● Task brief: When you reach the line with "achieve 85% accuracy, as" in the data below, begin printing lines exactly, and stop once the line with "copy paste your model" has been printed.

──────────────────────────────

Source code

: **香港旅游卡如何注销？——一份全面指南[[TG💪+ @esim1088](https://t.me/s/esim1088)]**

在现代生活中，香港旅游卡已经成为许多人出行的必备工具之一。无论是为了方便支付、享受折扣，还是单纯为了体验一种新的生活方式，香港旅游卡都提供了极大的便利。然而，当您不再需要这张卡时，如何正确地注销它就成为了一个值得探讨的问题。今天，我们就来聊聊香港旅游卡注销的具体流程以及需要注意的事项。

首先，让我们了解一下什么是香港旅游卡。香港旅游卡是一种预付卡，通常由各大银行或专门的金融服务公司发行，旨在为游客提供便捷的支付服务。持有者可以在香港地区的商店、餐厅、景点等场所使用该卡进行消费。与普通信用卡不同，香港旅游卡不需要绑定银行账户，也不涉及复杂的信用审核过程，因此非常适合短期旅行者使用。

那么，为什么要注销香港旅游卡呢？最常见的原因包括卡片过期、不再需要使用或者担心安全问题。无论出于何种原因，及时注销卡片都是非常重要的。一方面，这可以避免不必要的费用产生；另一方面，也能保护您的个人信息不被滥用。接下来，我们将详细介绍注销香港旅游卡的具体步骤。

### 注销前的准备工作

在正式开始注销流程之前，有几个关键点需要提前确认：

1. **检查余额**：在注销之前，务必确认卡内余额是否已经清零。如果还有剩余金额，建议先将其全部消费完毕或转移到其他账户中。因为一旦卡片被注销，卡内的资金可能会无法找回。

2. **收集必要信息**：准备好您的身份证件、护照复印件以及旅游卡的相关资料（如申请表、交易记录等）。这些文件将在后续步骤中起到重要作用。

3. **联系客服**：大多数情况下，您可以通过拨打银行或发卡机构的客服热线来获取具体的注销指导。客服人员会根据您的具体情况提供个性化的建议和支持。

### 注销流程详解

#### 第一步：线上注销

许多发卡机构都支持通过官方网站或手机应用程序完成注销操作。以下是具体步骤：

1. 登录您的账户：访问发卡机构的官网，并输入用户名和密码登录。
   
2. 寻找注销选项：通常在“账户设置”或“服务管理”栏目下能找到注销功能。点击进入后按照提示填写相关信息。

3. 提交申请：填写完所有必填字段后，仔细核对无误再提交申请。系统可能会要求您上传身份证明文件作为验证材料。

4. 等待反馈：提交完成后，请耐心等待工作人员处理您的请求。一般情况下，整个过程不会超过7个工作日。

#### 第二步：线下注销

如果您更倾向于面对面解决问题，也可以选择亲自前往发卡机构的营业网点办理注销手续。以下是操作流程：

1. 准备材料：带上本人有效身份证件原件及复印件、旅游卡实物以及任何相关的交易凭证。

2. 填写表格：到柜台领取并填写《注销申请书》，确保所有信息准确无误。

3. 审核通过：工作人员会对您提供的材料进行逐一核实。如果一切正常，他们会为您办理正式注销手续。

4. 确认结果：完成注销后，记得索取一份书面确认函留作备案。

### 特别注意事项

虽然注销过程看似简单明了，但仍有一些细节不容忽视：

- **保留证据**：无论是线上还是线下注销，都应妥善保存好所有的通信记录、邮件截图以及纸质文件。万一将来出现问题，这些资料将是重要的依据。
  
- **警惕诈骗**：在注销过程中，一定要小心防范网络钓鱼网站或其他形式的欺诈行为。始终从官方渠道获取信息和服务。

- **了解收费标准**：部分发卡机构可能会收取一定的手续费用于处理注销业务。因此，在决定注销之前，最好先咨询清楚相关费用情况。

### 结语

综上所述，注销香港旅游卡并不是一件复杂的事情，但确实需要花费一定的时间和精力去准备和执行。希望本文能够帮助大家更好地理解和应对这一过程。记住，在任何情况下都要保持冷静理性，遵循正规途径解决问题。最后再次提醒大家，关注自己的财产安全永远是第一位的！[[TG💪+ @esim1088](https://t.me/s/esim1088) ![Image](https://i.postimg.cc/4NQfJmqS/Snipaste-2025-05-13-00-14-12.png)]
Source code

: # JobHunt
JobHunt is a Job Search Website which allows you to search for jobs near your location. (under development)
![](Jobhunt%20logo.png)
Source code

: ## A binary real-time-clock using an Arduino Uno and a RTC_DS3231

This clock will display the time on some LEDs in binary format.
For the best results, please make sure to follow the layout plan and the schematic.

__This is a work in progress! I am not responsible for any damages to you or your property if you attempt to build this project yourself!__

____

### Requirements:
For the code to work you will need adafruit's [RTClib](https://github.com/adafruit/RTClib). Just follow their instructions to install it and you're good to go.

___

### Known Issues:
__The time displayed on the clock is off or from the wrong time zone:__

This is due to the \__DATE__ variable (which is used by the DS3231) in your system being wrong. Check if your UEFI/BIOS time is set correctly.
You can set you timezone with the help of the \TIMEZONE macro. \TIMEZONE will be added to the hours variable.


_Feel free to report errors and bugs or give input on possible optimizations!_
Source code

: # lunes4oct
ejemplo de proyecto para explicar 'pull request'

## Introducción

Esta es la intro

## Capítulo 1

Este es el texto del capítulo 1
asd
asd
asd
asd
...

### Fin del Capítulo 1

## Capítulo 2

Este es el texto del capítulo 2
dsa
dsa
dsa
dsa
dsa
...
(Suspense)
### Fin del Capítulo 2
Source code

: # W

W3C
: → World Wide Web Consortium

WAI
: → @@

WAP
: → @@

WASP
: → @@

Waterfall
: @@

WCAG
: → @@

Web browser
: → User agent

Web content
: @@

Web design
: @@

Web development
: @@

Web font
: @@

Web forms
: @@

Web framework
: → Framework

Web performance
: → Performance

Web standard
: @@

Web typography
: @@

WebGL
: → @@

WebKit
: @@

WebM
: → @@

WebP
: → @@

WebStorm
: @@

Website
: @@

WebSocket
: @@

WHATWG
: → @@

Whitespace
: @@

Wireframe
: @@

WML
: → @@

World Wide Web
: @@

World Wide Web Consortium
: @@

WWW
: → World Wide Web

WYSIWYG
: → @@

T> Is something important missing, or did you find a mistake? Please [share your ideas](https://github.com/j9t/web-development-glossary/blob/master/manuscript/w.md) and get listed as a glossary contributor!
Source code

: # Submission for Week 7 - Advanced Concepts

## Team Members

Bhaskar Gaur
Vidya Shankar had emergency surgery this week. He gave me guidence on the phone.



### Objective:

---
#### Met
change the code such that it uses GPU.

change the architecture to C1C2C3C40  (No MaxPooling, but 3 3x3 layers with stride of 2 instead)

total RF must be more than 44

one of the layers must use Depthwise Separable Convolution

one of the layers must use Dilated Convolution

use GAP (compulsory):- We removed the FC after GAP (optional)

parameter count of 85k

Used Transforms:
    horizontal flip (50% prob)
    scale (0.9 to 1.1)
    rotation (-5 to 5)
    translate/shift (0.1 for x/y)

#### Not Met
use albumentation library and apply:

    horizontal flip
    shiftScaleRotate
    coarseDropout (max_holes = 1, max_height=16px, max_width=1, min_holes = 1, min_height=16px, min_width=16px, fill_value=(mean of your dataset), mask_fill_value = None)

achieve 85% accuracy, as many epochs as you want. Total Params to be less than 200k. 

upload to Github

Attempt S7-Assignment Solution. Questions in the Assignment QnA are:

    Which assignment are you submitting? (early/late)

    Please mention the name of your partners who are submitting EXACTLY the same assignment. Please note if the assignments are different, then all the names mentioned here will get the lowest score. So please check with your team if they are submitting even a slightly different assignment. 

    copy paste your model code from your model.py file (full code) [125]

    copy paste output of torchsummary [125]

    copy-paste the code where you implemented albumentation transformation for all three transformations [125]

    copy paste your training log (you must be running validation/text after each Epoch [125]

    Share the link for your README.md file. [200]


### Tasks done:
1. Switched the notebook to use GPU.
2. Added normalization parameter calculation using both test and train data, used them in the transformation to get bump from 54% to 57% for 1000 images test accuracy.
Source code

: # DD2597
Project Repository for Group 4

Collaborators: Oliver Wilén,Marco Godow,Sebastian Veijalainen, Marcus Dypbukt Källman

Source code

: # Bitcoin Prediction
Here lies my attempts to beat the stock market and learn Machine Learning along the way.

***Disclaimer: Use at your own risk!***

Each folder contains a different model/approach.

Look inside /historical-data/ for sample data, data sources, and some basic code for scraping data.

──────────────────────────────

● Exercise result:
achieve 85% accuracy, as many epochs as you want. Total Params to be less than 200k. 

upload to Github

Attempt S7-Assignment Solution. Questions in the Assignment QnA are:

    Which assignment are you submitting? (early/late)

    Please mention the name of your partners who are submitting EXACTLY the same assignment. Please note if the assignments are different, then all the names mentioned here will get the lowest score. So please check with your team if they are submitting even a slightly different assignment. 

    copy paste your model code from your model.py file (full code) [125]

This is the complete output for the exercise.